• _DATA EXTRACTS_:
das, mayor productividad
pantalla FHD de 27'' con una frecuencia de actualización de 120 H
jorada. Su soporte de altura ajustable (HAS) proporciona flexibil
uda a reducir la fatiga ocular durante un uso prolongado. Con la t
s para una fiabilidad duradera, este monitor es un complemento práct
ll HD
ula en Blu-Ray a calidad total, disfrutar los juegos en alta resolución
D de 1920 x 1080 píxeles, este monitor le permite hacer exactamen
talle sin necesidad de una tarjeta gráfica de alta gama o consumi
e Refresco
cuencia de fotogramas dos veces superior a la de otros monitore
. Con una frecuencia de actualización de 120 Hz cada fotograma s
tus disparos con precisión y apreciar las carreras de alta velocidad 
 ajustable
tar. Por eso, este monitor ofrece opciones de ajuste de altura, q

• _WHAT IS NEEDED_: Starting with the first line of the listing above, copy each line exactly until you have copied the line containing "ula en Blu-Ray". Stop there.

• _TASK SOLUTION_:
das, mayor productividad
pantalla FHD de 27'' con una frecuencia de actualización de 120 H
jorada. Su soporte de altura ajustable (HAS) proporciona flexibil
uda a reducir la fatiga ocular durante un uso prolongado. Con la t
s para una fiabilidad duradera, este monitor es un complemento práct
ll HD
ula en Blu-Ray a calidad total, disfrutar los juegos en alta resolución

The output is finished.